What were your expectations for the commercial real estate market in 2023, and how did the actual results align with your predictions?
Hugh:
It’s a mixed bag.
I was fairly optimistic about 2023 going in. A lot of it was historical bias. 2022 was a good year, maybe the second highest revenue in 17 years of doing this. So, I thought 2023 would also be good.
But I didn’t get a real sense of the year and a definite, evolving theses as to what was happening until early summer.
Then, I came to the conclusion that things are really looking good for Alaska long term. I realized the North Slope was jamming, and Alaska’s role for the nation was outsized. (We are the lone state on the Arctic Ocean, closest to China and Russia and Taiwan and the bulk of commerce for the northern hemisphere. Geo-politics, i.e., real and threatened hegemony from Russia and China, also increases our mission critical role in national security. Thus, renewed investment in our infrastructure. The port in Nome. In addition, the transformation from fossil fuels to electric has us both a winner and perhaps a loser, although it is hard to be a loser when the loss of lighting petro molecules on fire may also mean we will save the planet and humanity.) We have the oil, and we also have a lot of the critical minerals that are needed for the new electric. Graphite for example, rare earth minerals, copper, gold, molybdenum, etc. Global warming and rising oceans and weather will also be a mixed bag. But we have cooler temperatures and an abundance of water compared to places like a lot of the Sunbelt.
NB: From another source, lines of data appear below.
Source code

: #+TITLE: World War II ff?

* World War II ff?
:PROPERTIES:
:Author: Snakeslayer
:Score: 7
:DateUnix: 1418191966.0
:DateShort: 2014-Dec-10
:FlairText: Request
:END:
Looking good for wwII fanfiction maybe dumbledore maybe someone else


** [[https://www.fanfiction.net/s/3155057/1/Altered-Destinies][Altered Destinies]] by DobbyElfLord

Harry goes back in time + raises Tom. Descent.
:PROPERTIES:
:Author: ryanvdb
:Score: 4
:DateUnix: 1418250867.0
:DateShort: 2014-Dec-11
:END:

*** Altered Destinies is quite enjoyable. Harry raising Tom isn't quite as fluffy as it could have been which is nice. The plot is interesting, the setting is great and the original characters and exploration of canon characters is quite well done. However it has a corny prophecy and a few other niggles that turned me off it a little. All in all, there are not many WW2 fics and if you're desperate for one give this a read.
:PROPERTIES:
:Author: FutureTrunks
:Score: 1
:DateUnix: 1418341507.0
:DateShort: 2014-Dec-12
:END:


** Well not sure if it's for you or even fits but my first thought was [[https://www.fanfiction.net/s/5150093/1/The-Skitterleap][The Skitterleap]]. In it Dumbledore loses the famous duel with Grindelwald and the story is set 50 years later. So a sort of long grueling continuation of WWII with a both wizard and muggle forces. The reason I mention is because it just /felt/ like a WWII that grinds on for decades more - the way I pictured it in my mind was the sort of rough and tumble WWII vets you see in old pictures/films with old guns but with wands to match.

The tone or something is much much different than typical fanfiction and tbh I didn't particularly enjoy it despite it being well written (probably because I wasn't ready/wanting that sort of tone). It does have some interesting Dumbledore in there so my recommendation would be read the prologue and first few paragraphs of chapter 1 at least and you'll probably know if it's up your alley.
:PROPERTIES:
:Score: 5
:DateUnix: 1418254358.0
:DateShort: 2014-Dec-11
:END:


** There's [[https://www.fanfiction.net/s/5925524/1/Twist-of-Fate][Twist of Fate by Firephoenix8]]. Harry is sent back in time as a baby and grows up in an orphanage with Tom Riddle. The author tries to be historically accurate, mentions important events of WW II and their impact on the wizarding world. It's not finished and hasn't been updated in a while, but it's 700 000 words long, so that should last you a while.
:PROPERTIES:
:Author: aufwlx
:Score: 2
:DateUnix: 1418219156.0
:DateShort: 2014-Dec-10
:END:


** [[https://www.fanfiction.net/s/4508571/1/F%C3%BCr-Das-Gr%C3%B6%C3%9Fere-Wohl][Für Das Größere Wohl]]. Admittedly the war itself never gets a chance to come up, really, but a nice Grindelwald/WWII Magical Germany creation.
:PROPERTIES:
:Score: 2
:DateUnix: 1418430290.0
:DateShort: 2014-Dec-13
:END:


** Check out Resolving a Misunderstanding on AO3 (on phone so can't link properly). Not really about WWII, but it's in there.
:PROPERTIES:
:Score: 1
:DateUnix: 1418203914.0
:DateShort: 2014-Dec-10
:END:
So, it was time to be bullish, finally, in a sustained way. We’re talking a whole working career of 20-30 years with no sign of an ascendant economy we've seen several times down south, and maybe now things are really looking up.
The rest of the year to now has continued to bolster this thesis. And that is in the face of our known, significant, chronic challenges. A relative complete lack of infrastructure at the state level. Cost of doing business and risk up here. Small population and lack of skilled workers. Housing and homelessness and no easy answers. The biggest negative factor in my humble, flawed opinion: a state that can’t figure out how to pay for stuff and invest, mostly because we are stuck avoiding taxes and doling out fat cash through the PFD, which has led to screwed up priorities and inaction and just talking about the wrong stuff, all the time, for decades.
Surprisingly, or really not surprisingly at all, 2023 was a mixed bag for our business. Ryan and I did a whole helluva lot more transactions. More tenant rep on leases than buy/sell transactions. The deals were smaller. It was just an okay year. The rate environment was interesting and led to a willingness for sellers to carry paper. But the overall effect was lenders less likely to lend, at high rates if at all. Buyers that couldn’t quite justify it or pull the trigger, waiting for a day when rates might be yesterday’s instead of today’s. Less inventory in our preferred market segment (industrial, shop, warehouse), wait and see from Buyers and Sellers, less transactions, less revenue.
The strongest message: We have problems. The future is always uncertain. AND, I am bullish. 2023 was interesting. It will take a long time for a lot of these trends to play out. 2023 did its part in the journey.